The other thing that King had going for him was energy of composition. The ‘firestorm’, as fans called the spate of writing in his early career, was fuelled, as a cleaned-up King later confessed, by cocaine and booze (he cannot, he claims, remember writing
Cujo
(1981), his shaggy-dog horror tale). In the ten years following
Carrie
, King turned out eighteen full-length novels and four volumes of collected stories. When his publisher felt he might be glutting the market, he invented an alter ego, Richard Bachman, to share the burden. Bachman, alas, has since died of ‘cancer of the pseudonym’. It remains a supreme feat of authorial athleticism.

And it paid off. In 2003, Stephen King made number 14 on the
Forbes
wealthiest celebrity list, with an estimated income of $50 million-plus. Only novelist Michael Crichton ranked higher, and Crichton was, by contrast with King, a child of privilege. He was writing bestselling novels while a Dean’s List medical student at Harvard. Stevie King had no such advantages and believes that he is denied respect.
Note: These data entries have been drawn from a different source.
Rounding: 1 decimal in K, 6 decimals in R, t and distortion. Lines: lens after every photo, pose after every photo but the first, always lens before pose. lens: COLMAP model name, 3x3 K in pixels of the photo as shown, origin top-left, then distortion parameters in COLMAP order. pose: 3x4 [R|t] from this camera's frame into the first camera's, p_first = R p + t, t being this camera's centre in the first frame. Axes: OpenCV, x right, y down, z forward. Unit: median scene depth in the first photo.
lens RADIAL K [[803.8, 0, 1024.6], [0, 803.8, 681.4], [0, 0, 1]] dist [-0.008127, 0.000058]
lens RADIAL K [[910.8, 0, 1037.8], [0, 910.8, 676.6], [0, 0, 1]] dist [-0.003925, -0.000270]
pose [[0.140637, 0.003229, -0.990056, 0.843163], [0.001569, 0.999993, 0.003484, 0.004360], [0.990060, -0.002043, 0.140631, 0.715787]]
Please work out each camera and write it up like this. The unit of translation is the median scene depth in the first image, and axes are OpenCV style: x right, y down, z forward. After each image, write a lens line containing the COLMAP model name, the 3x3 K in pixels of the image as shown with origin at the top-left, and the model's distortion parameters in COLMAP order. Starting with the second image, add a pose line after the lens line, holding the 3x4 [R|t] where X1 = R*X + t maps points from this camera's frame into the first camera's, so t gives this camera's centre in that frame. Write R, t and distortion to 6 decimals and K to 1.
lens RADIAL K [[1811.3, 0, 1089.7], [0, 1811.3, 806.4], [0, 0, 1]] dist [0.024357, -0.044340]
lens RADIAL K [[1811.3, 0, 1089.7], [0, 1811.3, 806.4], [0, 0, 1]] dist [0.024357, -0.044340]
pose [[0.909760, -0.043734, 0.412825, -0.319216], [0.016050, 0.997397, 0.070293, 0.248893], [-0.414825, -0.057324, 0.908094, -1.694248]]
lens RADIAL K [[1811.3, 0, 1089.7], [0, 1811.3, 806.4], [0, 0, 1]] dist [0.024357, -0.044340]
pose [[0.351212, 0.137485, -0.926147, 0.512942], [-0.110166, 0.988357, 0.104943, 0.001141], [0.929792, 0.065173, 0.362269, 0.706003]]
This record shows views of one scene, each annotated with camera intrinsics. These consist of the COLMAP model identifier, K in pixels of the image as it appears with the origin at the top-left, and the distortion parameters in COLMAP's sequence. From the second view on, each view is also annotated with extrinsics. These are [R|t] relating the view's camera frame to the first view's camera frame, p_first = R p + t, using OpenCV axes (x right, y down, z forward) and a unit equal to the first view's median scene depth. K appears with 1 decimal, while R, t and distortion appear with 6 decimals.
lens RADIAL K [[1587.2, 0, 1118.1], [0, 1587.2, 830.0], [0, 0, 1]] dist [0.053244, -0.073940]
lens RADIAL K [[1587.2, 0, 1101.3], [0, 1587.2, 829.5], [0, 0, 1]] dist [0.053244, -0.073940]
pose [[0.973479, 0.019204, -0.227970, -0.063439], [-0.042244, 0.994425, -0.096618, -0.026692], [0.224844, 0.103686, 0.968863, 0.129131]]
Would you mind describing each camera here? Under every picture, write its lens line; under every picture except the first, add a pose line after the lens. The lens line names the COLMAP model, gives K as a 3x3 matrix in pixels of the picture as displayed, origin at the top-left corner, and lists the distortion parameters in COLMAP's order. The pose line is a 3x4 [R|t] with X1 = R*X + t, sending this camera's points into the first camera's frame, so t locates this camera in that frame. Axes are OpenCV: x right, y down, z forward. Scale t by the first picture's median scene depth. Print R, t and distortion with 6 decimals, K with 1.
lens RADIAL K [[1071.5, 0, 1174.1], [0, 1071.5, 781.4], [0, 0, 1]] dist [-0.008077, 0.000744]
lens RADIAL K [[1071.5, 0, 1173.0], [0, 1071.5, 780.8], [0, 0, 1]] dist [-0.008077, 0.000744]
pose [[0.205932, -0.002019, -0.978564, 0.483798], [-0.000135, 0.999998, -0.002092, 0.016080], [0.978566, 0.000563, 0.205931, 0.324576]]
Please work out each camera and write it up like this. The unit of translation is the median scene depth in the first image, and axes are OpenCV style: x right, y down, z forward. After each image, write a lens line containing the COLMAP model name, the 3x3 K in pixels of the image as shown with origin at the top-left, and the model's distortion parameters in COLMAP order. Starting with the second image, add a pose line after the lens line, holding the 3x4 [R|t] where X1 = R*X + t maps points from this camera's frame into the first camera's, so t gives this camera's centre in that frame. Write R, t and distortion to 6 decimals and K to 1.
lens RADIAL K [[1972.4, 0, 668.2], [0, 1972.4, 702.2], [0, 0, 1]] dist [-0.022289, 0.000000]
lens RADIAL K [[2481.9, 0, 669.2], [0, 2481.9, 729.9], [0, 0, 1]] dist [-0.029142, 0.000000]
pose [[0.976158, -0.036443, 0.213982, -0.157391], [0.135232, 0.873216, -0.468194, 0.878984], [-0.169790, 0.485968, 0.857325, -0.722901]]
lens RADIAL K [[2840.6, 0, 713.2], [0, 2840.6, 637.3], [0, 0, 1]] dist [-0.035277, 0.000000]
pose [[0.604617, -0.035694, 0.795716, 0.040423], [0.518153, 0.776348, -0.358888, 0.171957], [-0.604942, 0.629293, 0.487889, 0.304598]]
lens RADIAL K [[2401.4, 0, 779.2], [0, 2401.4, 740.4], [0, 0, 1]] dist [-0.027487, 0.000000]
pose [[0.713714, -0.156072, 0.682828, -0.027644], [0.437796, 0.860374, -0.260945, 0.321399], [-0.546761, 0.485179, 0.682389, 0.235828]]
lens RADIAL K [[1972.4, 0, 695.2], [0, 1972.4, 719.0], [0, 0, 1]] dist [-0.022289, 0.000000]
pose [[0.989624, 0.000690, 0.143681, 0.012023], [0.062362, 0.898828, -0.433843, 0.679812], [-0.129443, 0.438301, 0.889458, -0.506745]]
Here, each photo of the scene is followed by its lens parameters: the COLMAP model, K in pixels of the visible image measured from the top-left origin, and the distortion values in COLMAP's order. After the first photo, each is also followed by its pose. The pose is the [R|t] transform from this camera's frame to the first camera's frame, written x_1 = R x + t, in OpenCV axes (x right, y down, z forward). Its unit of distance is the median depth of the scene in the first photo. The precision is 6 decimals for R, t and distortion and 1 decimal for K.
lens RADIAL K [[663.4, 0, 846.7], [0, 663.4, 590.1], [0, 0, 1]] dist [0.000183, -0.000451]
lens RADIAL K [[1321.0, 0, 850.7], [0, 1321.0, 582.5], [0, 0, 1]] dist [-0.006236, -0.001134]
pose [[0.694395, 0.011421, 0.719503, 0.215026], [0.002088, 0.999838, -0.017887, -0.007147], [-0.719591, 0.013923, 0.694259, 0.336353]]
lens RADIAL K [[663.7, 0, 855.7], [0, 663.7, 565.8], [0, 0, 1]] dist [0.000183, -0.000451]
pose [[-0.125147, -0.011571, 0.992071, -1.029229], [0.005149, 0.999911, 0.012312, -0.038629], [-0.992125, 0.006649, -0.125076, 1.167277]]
Unlike Crichton, he pulled himself up by his bootstraps, from mobile home to mansion. In his acceptance speech for the lifetime award given him in 2003 by the National Book Foundation, he recalled how he, and his wife Tabitha, ‘lived in a trailer and she made a writing space for me in the tiny laundry room with a desk and her Olivetti portable between the washer and dryer … When I gave up on
Carrie
, it was Tabby who rescued the first few pages of single spaced manuscript from the wastebasket, told me it was good, said I ought to go on.’